# Data records
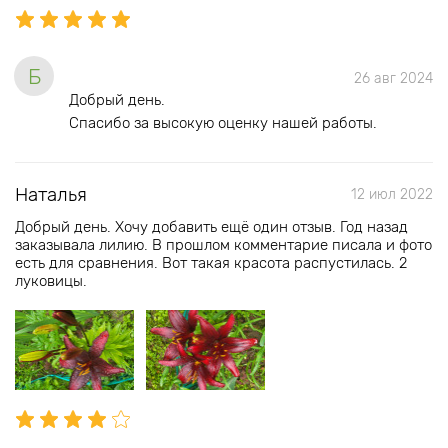
Б
26 авг 2024
Добрый день.
Спасибо за высокую оценку нашей работы.
Наталья
12 июл 2022
Добрый день. Хочу добавить ещё один отзыв. Год назад
заказывала лилию. В прошлом комментарие писала и фото
есть для сравнения. Вот такая красота распустилась. 2
луковицы.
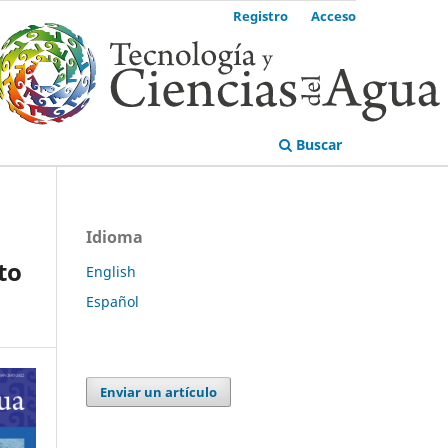
Registro
Acceso
Buscar
Idioma
to
English
Español
Enviar un artículo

# WHAT TO DO
Copy the text lines of all the records word for word, leaving out the pictures.

# RESULT FOR THIS EXERCISE
Б
26 авг 2024
Добрый день.
Спасибо за высокую оценку нашей работы.
Наталья
12 июл 2022
Добрый день. Хочу добавить ещё один отзыв. Год назад
заказывала лилию. В прошлом комментарие писала и фото
есть для сравнения. Вот такая красота распустилась. 2
луковицы.
Registro
Acceso
Buscar
Idioma
to
English
Español
Enviar un artículo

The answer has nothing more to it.